■ **WHAT YOU NEED TO DO**:
Without any pictures, the records below should be reproduced exactly.

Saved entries
◆ ◆ ◆ ◆ ◆
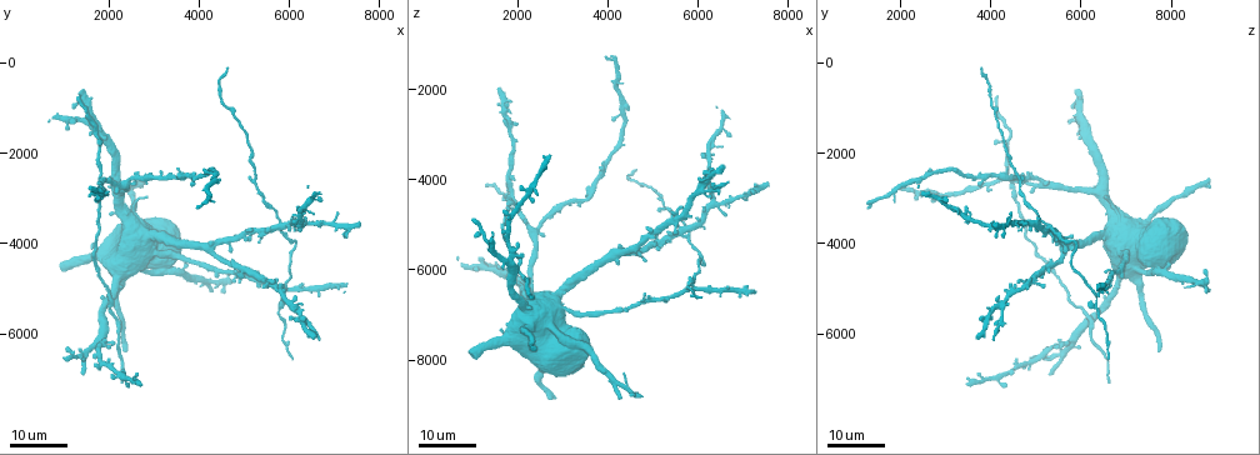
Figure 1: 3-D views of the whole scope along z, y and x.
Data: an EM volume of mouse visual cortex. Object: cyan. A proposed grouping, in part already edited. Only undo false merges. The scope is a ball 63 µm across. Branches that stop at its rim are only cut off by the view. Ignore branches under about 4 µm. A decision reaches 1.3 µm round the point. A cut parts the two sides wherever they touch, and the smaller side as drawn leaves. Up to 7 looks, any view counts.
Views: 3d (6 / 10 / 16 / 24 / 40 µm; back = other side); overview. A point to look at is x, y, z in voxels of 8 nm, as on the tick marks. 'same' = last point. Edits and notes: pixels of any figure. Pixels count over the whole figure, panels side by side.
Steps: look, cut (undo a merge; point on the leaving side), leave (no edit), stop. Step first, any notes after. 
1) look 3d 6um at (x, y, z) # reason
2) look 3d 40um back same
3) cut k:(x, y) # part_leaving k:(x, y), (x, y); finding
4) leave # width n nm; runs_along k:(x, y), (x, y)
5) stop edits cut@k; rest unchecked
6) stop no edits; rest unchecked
◆ ◆ ◆ ◆ ◆
■ **YOUR SOLUTION**:
Figure 1: 3-D views of the whole scope along z, y and x.
Data: an EM volume of mouse visual cortex. Object: cyan. A proposed grouping, in part already edited. Only undo false merges. The scope is a ball 63 µm across. Branches that stop at its rim are only cut off by the view. Ignore branches under about 4 µm. A decision reaches 1.3 µm round the point. A cut parts the two sides wherever they touch, and the smaller side as drawn leaves. Up to 7 looks, any view counts.
Views: 3d (6 / 10 / 16 / 24 / 40 µm; back = other side); overview. A point to look at is x, y, z in voxels of 8 nm, as on the tick marks. 'same' = last point. Edits and notes: pixels of any figure. Pixels count over the whole figure, panels side by side.
Steps: look, cut (undo a merge; point on the leaving side), leave (no edit), stop. Step first, any notes after. 
1) look 3d 6um at (x, y, z) # reason
2) look 3d 40um back same
3) cut k:(x, y) # part_leaving k:(x, y), (x, y); finding
4) leave # width n nm; runs_along k:(x, y), (x, y)
5) stop edits cut@k; rest unchecked
6) stop no edits; rest unchecked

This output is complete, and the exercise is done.